Presentation #124.06 in the session First Look at Citizen Science from the 8 April 2024 Total Solar Eclipse.

Published onJun 19, 2024
SunSketcher: Precise Measurement of the Solar Shape via a Network of Smartphone Eclipse Observations

The shape of the solar limb is determined by sub-surface flows that reflect not only solar differential rotation, but also an assortment of other flow patterns associated with the 22-year solar cycle, the emergence of active regions, and so forth. The goal of the citizen science SunSketcher project is to measure the size and shape of the Sun to an unprecedented level of accuracy (a few parts per million), in order to constrain these flow fields. To accomplish this goal, we developed a smartphone app that calculates the times of second and third contacts at the phone’s GPS location and commands the phone camera to take a series of images spaced by about half a second near these times, when “Baily’s Beads” are visible. All data is uploaded to a central server for later analysis. Although the raw smartphone images are rather unspectacular, their real value is in the timing information, with each image time-tagged to about a millisecond. The sequences of images collected from the myriad of participant phones, spread both along and across the eclipse path, will reveal the precise times when the Baily’s Beads appear and disappear, from different vantage points. Detailed knowledge of the lunar limb profile from each phone’s vantage point can also be obtained using the LOLA database and associated software. Then, using an assumed solar limb profile, a prediction can be made of the Baily’s Bead timings and compared with those from the time-tagged phone images. This comparison drives adjustments to the assumed solar limb profile, eventually arriving at a best-fit overall profile.
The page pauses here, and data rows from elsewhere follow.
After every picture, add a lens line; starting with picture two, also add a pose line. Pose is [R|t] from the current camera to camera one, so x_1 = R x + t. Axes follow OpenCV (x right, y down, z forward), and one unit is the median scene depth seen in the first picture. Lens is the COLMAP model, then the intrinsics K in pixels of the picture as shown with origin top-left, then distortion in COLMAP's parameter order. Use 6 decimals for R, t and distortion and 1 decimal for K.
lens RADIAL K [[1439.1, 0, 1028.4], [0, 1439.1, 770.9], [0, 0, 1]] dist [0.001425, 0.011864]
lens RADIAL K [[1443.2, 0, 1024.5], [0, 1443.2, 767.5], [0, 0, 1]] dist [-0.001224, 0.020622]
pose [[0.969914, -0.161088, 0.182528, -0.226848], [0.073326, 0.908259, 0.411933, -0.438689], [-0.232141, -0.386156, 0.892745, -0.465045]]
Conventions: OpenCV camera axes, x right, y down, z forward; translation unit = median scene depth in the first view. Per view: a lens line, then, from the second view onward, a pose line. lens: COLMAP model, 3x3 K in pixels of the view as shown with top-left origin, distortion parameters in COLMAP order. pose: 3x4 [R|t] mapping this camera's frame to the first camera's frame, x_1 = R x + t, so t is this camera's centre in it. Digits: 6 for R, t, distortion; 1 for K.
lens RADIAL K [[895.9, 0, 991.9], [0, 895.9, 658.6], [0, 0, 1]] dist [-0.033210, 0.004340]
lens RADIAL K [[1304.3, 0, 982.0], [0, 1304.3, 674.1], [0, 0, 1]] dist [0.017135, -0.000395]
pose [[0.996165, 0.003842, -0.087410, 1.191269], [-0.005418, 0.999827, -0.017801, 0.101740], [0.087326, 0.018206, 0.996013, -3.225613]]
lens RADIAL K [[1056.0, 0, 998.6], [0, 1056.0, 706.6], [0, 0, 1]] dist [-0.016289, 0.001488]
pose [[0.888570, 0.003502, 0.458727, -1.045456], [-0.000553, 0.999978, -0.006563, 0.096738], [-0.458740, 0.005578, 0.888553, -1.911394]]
The overall accuracy of the measurement is set by a combination of factors, and is limited principally by the precision to which the phone’s location is determined by GPS and the accuracy to which the lunar topography is known. Each of these is of the order of 10 m, corresponding to about 4 km on the Sun, an order of magnitude better than current precision, and we expect that SunSketcher’s massive oversampling will improve the precision substantially beyond this level as analyses continue. In this initial report we will mainly describe the operation itself, with statistics on the data obtained on April 8.